------ Text provided
Several stanzas later, he continues,


We believe that man is essentially good.

It’s only his behaviour that lets him down.

This is the fault of society.

Society is the fault of conditions.

Conditions are the fault of society.


We believe that each man must find the truth

that is right for him.

Reality will adapt accordingly.

The universe will readjust. History will alter.

We believe that there is no absolute truth

excepting the truth that there is no absolute truth.


We believe in the rejection of creeds.


Yes, of course.


Wherever I have taken this poem, reading and reflecting upon it with university students from all over these United States and the world, universally they respond: he gets it… I go to class with people like that all day long. The students in Slovakia see themselves in it the same way that my young friends in Washington, DC do. The myth of neutrality is the lie of secularisation, always and everywhere.


Ponder again,


Reality will adapt accordingly.


The universe will readjust. History will alter.


In the most poignant way the truthlessness of that confession of faith is seen in the hearts and heartaches of these young people from the former Stalinist societies. As Solzhenitsyn has eloquently argued, Stalin tried and tried again to re-do God’s world. It didn’t happen because it couldn’t happen. Reality will not adapt accordingly. The universe will not readjust. History will not alter.


Not, not, and not again.
------------
------ Data under study
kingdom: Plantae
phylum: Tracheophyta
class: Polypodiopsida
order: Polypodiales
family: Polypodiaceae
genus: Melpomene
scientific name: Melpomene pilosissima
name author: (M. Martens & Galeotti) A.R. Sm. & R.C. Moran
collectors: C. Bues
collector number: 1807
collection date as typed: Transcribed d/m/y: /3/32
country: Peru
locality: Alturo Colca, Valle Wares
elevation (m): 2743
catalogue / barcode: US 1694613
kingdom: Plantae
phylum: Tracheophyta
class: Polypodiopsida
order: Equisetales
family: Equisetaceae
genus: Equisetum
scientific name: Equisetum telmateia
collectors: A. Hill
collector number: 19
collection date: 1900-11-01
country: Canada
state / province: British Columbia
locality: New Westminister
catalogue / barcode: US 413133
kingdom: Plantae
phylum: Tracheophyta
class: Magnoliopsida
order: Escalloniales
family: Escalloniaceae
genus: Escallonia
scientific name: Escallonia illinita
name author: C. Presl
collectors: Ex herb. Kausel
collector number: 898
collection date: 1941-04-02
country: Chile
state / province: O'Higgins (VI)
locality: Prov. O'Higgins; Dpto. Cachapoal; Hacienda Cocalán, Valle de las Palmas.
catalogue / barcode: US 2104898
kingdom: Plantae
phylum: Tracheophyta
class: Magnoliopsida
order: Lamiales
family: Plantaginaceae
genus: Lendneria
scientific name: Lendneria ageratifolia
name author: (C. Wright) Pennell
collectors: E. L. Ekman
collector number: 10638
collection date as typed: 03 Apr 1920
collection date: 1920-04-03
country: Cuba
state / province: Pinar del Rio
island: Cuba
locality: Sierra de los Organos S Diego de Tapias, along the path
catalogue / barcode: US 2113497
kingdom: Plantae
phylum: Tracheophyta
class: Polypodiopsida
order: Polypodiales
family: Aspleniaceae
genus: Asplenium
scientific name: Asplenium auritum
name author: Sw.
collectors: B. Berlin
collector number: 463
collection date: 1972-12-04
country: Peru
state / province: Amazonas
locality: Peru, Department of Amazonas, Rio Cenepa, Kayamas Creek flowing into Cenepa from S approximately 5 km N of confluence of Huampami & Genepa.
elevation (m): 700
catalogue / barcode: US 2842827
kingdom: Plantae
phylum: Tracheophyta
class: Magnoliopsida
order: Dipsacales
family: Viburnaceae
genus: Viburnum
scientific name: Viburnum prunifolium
------------
#### Assignment A
Reproduce the stretch of the passage on the poem from "Yes, of course." through "always and everywhere.".
#### Assignment B
In the passage on the poem, who is cited as having argued that Stalin tried again and again to re-do God's world?

#### Reply A
Yes, of course.


Wherever I have taken this poem, reading and reflecting upon it with university students from all over these United States and the world, universally they respond: he gets it… I go to class with people like that all day long. The students in Slovakia see themselves in it the same way that my young friends in Washington, DC do. The myth of neutrality is the lie of secularisation, always and everywhere.

#### Reply B
Solzhenitsyn